Rail transit system in Jinhua City, Zhejiang, China

Jinhua Rail Transit (金华轨道交通 (金華軌道交通, Jīnhuá Guǐ​dào Jiāotōng)) is a suburban rapid transit system in the prefecture-level city of Jinhua, in Zhejiang Province, China. It opened on 30 August 2022.

==History==
A groundbreaking ceremony was held on 28 July 2017. The Jinyi section of the Jinyidong line opened on 30 August 2022.

==Lines==
The initial phase of construction will see two sections of the Jinyidong line (Jinyi section and Yidong section) built, with a total length of 107 km and 30 stations.

| Line | Termini (District) |  | Commencement | Newest Extension | Length km | Stations |
|---|---|---|---|---|---|---|
| Jinyi | Jinhua Railway Station (Wucheng District) | Qintang (Yiwu) | 30 Aug 2022 |  | 58.4 | 17 |
| Yidong | Yiwu Railway Station (Yiwu) | Ming & Qing Dynasty Palaces (Dongyang) | 28 Dec 2022 |  | 48.77 | 15 |
| Total |  |  |  |  | 107.2 | 32 |

===Jinyidong line===
====Jinyi section====

The Jinyi section runs from Jinhua to Yiwu.

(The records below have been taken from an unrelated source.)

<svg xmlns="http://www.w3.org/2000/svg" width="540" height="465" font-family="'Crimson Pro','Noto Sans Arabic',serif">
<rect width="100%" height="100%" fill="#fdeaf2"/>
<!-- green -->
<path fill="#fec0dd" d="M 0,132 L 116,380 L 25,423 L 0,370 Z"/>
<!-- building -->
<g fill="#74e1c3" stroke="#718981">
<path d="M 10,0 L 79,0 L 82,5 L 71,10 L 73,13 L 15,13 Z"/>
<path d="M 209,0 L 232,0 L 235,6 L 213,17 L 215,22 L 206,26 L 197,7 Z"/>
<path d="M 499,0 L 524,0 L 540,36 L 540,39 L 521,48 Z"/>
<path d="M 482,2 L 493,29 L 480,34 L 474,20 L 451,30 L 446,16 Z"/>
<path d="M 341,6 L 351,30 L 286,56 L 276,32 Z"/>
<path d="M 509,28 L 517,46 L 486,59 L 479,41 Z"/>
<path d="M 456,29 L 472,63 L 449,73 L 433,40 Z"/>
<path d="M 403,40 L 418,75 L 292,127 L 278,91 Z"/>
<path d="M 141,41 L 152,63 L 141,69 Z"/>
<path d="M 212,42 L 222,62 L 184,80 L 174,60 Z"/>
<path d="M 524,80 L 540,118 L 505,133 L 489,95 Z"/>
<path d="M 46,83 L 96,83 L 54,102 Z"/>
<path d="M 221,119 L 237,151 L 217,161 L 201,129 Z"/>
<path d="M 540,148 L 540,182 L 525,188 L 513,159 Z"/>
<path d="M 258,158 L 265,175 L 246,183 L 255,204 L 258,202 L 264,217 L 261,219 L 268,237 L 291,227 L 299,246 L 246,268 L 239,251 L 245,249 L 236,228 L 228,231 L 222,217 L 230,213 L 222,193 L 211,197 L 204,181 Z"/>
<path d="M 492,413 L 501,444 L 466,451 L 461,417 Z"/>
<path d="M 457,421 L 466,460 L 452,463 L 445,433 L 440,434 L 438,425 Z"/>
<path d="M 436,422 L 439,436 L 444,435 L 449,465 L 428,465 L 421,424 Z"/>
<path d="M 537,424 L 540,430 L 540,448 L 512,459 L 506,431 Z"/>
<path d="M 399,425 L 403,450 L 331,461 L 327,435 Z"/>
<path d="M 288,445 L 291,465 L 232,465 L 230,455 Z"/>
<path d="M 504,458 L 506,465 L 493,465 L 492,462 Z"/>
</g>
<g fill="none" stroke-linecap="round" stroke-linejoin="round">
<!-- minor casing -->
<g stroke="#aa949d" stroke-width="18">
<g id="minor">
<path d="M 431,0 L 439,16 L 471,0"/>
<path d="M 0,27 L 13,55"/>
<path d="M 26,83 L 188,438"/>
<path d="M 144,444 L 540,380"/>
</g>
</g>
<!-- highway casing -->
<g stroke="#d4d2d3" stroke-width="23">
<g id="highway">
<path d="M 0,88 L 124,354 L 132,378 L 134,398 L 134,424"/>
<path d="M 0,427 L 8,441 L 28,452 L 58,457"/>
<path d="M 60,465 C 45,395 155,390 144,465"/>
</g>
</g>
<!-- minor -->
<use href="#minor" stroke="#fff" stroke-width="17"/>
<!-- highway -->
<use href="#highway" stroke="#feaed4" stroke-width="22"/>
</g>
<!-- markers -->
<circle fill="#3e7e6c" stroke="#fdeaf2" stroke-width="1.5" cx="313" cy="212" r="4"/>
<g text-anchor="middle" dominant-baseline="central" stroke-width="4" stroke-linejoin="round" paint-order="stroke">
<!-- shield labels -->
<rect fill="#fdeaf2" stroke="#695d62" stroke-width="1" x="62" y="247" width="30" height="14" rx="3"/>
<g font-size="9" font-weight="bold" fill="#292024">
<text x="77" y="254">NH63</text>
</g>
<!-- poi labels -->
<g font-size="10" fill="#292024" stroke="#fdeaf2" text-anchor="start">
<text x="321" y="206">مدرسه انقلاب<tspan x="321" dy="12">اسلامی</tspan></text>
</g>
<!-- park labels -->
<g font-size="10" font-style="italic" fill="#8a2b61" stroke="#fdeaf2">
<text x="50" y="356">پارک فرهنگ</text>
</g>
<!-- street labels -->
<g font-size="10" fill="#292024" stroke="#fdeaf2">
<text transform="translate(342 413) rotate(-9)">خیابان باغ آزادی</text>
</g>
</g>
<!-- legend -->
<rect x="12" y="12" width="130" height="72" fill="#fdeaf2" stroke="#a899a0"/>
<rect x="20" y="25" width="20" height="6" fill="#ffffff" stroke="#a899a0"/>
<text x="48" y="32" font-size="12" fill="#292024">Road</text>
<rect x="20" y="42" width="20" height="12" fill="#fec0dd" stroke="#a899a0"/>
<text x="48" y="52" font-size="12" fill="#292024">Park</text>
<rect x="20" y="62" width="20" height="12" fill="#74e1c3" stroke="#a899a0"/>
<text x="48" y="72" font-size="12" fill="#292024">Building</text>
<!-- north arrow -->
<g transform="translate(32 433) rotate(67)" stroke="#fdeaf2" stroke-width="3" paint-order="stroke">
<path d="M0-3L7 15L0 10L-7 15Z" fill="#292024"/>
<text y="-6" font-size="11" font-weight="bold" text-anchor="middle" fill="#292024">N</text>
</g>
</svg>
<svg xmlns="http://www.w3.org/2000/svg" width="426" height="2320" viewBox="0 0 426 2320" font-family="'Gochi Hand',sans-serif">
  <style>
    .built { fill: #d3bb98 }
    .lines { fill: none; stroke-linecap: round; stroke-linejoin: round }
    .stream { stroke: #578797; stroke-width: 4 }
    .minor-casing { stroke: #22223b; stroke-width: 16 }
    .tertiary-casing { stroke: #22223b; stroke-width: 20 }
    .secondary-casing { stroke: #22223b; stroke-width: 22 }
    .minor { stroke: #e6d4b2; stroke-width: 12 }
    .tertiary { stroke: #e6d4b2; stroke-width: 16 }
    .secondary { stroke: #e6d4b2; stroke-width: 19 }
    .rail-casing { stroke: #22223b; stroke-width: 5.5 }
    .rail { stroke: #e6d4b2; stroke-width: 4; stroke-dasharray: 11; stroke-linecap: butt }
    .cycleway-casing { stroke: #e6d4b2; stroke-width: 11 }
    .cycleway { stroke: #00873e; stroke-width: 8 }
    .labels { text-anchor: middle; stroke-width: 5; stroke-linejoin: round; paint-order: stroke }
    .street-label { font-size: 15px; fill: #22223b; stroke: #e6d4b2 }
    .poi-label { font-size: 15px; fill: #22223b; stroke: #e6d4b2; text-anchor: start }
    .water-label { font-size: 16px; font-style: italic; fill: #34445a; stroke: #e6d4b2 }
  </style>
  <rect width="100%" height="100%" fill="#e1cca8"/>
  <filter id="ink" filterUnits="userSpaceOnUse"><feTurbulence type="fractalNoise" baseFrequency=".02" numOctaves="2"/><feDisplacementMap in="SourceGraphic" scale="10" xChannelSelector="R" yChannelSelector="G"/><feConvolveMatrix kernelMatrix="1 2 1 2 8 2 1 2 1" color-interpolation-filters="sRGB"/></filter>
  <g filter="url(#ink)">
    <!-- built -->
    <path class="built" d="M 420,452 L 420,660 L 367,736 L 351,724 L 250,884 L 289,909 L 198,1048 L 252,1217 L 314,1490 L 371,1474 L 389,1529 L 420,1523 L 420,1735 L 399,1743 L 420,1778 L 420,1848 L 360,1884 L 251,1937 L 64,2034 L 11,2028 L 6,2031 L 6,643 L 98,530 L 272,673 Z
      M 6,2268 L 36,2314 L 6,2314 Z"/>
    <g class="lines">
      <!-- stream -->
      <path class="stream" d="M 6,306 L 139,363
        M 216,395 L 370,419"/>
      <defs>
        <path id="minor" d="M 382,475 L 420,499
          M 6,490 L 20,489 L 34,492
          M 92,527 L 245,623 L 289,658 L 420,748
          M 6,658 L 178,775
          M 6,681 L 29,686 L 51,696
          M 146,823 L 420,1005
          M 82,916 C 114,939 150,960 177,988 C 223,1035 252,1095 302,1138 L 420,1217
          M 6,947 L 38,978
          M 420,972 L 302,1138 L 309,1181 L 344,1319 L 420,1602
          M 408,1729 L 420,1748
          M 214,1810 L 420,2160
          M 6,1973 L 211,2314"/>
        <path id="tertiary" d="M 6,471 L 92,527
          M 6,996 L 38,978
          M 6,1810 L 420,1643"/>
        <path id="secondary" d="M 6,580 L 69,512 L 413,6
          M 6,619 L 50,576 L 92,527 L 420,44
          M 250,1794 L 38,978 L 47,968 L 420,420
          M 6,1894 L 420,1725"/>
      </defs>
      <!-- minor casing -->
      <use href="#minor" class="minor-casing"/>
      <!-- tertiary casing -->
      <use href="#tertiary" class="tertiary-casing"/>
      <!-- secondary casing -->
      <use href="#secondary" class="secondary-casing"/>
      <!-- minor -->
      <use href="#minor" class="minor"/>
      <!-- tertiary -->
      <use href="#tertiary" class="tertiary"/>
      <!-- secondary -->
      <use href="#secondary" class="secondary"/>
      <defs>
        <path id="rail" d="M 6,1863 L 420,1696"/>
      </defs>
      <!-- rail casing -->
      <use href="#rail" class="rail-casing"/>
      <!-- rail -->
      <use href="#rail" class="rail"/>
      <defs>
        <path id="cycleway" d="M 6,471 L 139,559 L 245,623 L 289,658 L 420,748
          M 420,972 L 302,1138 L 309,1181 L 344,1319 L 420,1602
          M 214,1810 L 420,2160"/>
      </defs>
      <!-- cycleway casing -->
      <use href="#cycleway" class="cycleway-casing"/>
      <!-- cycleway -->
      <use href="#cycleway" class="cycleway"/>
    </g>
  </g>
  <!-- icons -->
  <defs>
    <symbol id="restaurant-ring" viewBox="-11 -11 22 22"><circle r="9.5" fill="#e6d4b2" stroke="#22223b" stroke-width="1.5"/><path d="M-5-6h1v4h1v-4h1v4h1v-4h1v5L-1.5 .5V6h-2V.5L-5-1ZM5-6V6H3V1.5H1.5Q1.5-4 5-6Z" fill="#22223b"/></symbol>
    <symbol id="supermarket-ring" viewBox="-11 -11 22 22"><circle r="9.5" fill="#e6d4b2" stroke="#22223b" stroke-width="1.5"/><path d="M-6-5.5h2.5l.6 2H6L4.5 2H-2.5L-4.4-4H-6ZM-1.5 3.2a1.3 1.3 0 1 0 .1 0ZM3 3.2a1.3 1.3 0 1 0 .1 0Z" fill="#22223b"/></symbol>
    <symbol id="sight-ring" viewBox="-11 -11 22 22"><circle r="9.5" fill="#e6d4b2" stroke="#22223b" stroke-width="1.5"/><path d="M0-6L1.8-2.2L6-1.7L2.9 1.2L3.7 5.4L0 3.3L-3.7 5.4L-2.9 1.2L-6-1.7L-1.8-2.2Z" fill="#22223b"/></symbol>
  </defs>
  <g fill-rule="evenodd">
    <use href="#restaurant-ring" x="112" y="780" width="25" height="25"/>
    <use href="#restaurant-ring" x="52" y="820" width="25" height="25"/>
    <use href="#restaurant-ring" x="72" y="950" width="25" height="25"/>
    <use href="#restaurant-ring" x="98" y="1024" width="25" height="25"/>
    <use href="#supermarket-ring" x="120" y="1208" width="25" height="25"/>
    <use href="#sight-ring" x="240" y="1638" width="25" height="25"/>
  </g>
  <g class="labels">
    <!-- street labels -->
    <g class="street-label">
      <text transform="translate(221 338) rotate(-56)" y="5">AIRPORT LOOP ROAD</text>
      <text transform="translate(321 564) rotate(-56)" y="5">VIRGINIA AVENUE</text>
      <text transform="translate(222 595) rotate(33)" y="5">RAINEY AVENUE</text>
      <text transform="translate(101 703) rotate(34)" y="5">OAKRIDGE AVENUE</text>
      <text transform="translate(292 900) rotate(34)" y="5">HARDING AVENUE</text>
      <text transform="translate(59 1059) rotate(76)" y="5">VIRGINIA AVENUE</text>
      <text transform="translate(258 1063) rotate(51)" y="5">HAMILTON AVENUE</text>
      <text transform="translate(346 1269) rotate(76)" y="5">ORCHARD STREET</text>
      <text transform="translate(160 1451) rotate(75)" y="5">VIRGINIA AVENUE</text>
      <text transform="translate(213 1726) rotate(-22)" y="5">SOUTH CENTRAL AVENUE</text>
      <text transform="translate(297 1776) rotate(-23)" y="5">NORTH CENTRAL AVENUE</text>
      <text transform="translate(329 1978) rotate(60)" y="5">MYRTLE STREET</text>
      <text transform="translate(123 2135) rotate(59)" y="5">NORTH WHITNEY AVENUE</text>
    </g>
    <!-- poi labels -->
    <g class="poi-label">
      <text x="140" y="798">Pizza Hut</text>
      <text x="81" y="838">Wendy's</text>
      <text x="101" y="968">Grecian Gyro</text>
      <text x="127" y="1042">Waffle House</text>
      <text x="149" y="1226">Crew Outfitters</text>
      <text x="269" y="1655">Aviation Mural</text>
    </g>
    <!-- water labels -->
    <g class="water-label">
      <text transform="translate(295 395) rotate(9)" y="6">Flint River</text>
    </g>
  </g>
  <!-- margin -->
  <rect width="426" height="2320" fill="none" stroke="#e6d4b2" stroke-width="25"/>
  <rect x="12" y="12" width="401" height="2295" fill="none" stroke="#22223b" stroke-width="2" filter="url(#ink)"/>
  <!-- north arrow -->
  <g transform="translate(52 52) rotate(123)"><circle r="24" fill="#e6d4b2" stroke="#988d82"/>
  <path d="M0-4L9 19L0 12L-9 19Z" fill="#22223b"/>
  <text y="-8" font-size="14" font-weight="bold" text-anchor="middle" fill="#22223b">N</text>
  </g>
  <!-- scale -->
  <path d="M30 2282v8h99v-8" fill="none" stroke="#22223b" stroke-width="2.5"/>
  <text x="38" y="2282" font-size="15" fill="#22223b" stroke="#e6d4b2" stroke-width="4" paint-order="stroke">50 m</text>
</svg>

It starts at the Jinhua railway station and heads east via Jinhua South railway station. It terminates at Qintang station. The Jinyi section opened on 30 August 2022. It is colored red on official system maps.

====Yidong section====

The Yidong section runs from Yiwu to Dongyang.
It starts at Yiwu railway station and heads south. It terminates at Ming & Qing Dynasty Palaces station. Furthermore, it interchanges with the Jinyi section at Qintang station. The Yidong section is expected to open in late 2022. It is also colored red on official system maps.

===Jinwuyongdong line (Planned)===

Jinwuyongdong line, or Jinhua-Wuyi-Yongkang-Dongyang line, starts at Luodian and heads south. It terminates at Ming & Qing Dynasty Palaces station. It interchanges with the Yidong section at Ming & Qing Dynasty Palaces station and with the Jinyi section at South Bayi Street station. The line will be 111.7 km in length and has 26 stations (15 underground, 11 elevated). The line is under planning.